__Directions for this task__.
Locate the word "mujeres" in the material, then show every line that holds it.

__Exercise material__.

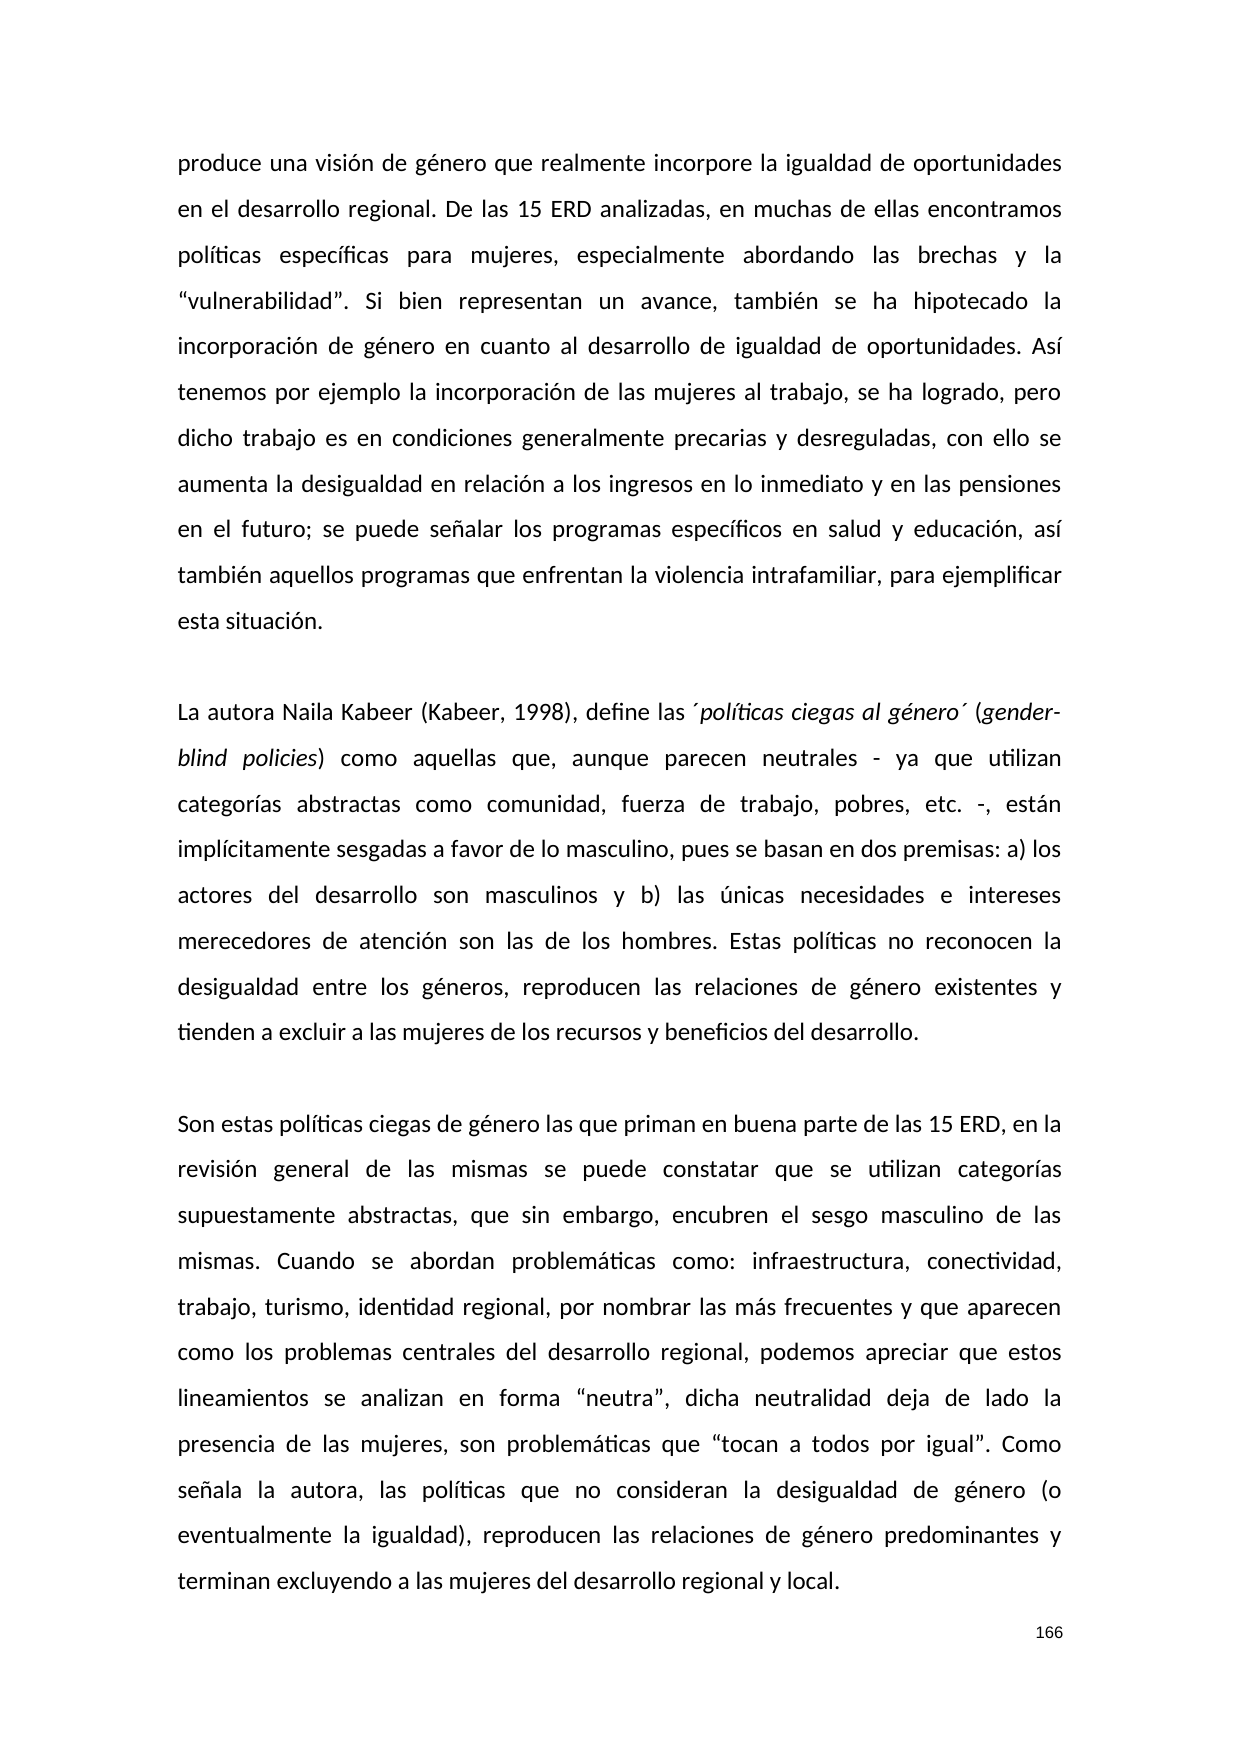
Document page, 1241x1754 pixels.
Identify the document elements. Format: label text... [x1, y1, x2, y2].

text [177, 148, 1063, 635]
text Son estas políticas ciegas de género las que priman en buena parte de las 15 ERD, en la revisión general de las mismas se puede constatar que se utilizan categorías supuestamente abstractas, que sin embargo, encubren el sesgo masculino de las mismas. Cuando se abordan problemáticas como: infraestructura, conectividad, trabajo, turismo, identidad regional, por nombrar las más frecuentes y que aparecen como los problemas centrales del desarrollo regional, podemos apreciar que estos lineamientos se analizan en forma “neutra”, dicha neutralidad deja de lado la presencia de las mujeres, son problemáticas que “tocan a todos por igual”. Como señala la autora, las políticas que no consideran la desigualdad de género (o eventualmente la igualdad), reproducen las relaciones de género predominantes y terminan excluyendo a las mujeres del desarrollo regional y local. [177, 1108, 1063, 1596]
text La autora Naila Kabeer , define las ´políticas ciegas al género´ (gender-blind policies) como aquellas que, aunque parecen neutrales - ya que utilizan categorías abstractas como comunidad, fuerza de trabajo, pobres, etc. -, están implícitamente sesgadas a favor de lo masculino, pues se basan en dos premisas: a) los actores del desarrollo son masculinos y b) las únicas necesidades e intereses merecedores de atención son las de los hombres. Estas políticas no reconocen la desigualdad entre los géneros, reproducen las relaciones de género existentes y tienden a excluir a las mujeres de los recursos y beneficios del desarrollo. [177, 696, 1063, 1047]
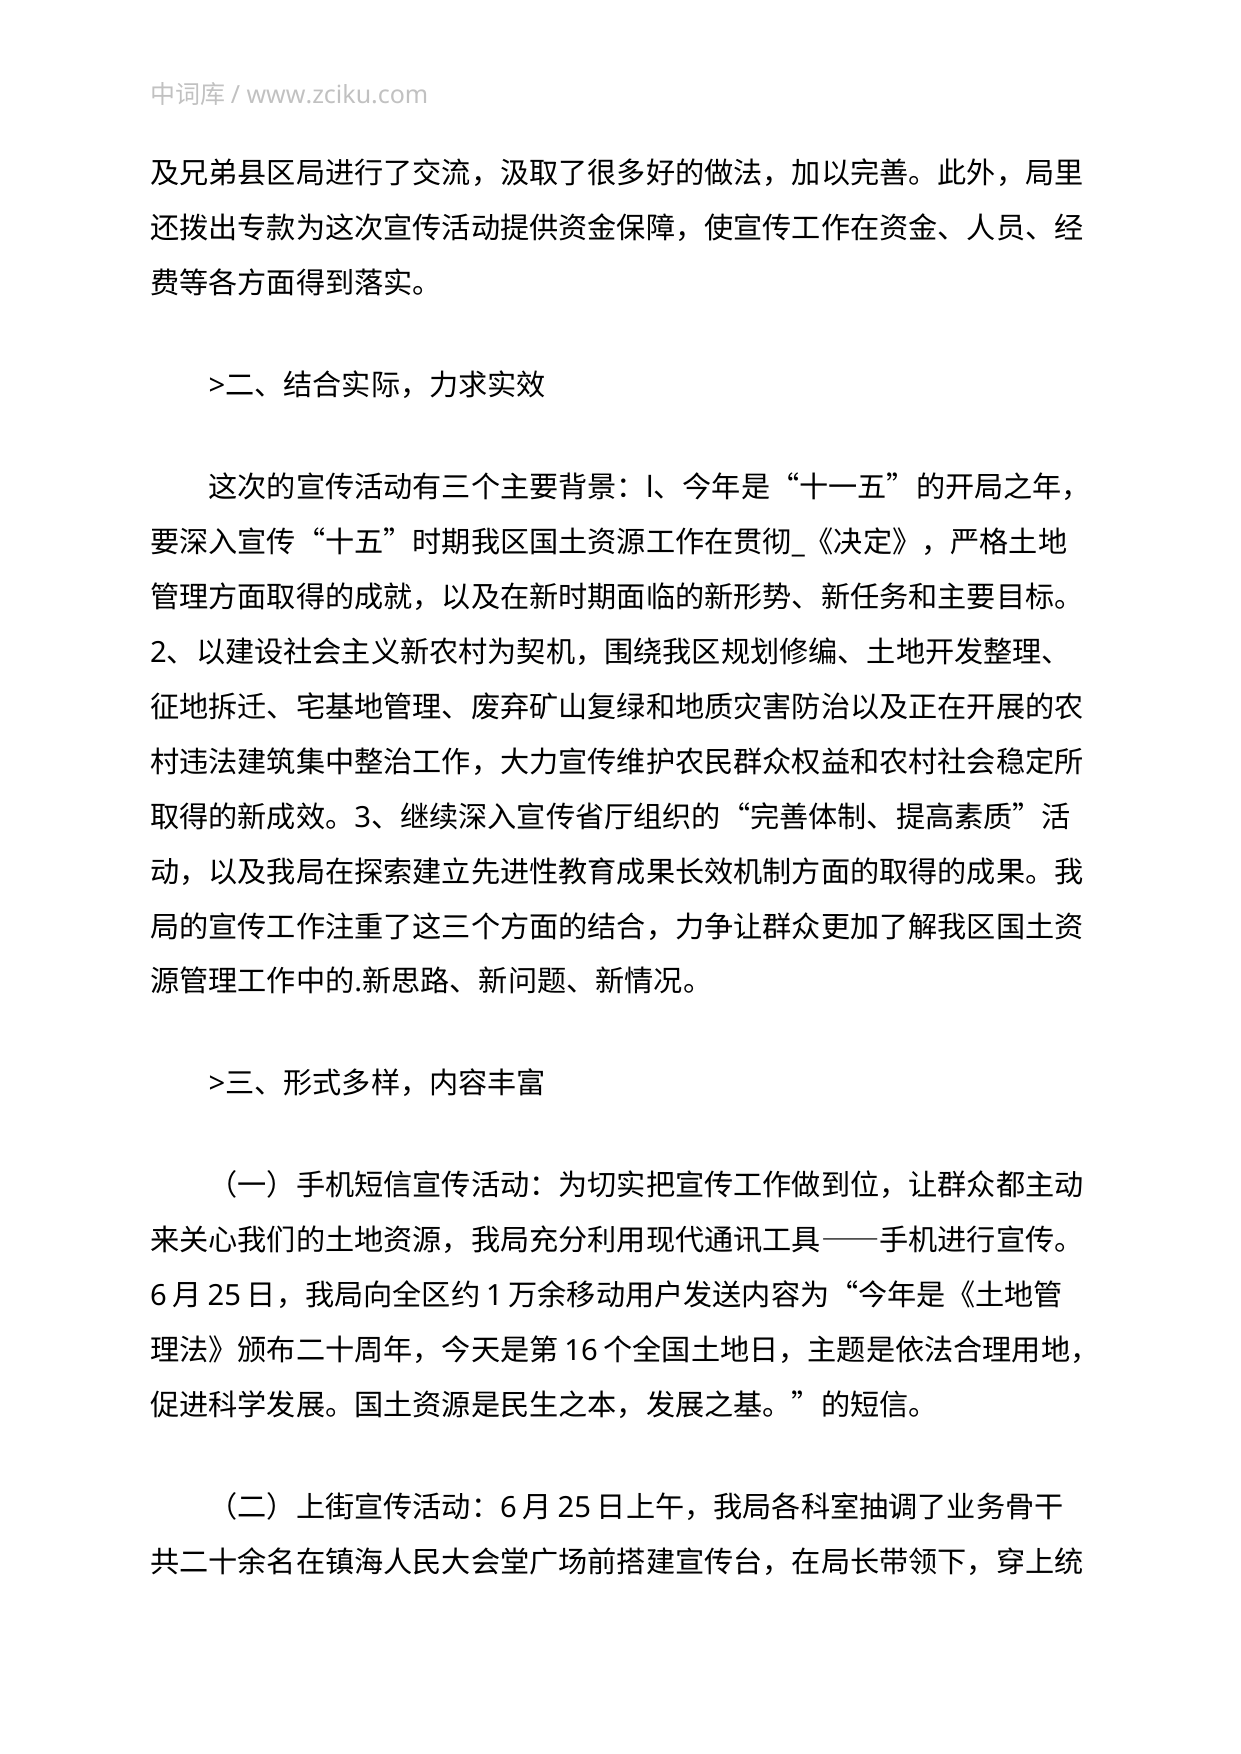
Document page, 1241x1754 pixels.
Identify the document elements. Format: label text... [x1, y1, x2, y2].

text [150, 1483, 1090, 1581]
text >二、结合实际，力求实效 [150, 362, 1090, 404]
text 这次的宣传活动有三个主要背景：l、今年是“十一五”的开局之年，要深入宣传“十五”时期我区国土资源工作在贯彻_《决定》，严格土地管理方面取得的成就，以及在新时期面临的新形势、新任务和主要目标。2、以建设社会主义新农村为契机，围绕我区规划修编、土地开发整理、征地拆迁、宅基地管理、废弃矿山复绿和地质灾害防治以及正在开展的农村违法建筑集中整治工作，大力宣传维护农民群众权益和农村社会稳定所取得的新成效。3、继续深入宣传省厅组织的“完善体制、提高素质”活动，以及我局在探索建立先进性教育成果长效机制方面的取得的成果。我局的宣传工作注重了这三个方面的结合，力争让群众更加了解我区国土资源管理工作中的.新思路、新问题、新情况。 [150, 463, 1090, 1000]
text （一）手机短信宣传活动：为切实把宣传工作做到位，让群众都主动来关心我们的土地资源，我局充分利用现代通讯工具——手机进行宣传。6月25日，我局向全区约1万余移动用户发送内容为“今年是《土地管理法》颁布二十周年，今天是第16个全国土地日，主题是依法合理用地，促进科学发展。国土资源是民生之本，发展之基。”的短信。 [150, 1162, 1090, 1424]
text >三、形式多样，内容丰富 [150, 1060, 1090, 1102]
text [150, 150, 1090, 302]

__Answer to this exercise__.
text Son estas políticas ciegas de género las que priman en buena parte de las 15 ERD, en la revisión general de las mismas se puede constatar que se utilizan categorías supuestamente abstractas, que sin embargo, encubren el sesgo masculino de las mismas. Cuando se abordan problemáticas como: infraestructura, conectividad, trabajo, turismo, identidad regional, por nombrar las más frecuentes y que aparecen como los problemas centrales del desarrollo regional, podemos apreciar que estos lineamientos se analizan en forma “neutra”, dicha neutralidad deja de lado la presencia de las mujeres, son problemáticas que “tocan a todos por igual”. Como señala la autora, las políticas que no consideran la desigualdad de género (o eventualmente la igualdad), reproducen las relaciones de género predominantes y terminan excluyendo a las mujeres del desarrollo regional y local. [177, 1108, 1063, 1596]
text La autora Naila Kabeer , define las ´políticas ciegas al género´ (gender-blind policies) como aquellas que, aunque parecen neutrales - ya que utilizan categorías abstractas como comunidad, fuerza de trabajo, pobres, etc. -, están implícitamente sesgadas a favor de lo masculino, pues se basan en dos premisas: a) los actores del desarrollo son masculinos y b) las únicas necesidades e intereses merecedores de atención son las de los hombres. Estas políticas no reconocen la desigualdad entre los géneros, reproducen las relaciones de género existentes y tienden a excluir a las mujeres de los recursos y beneficios del desarrollo. [177, 696, 1063, 1047]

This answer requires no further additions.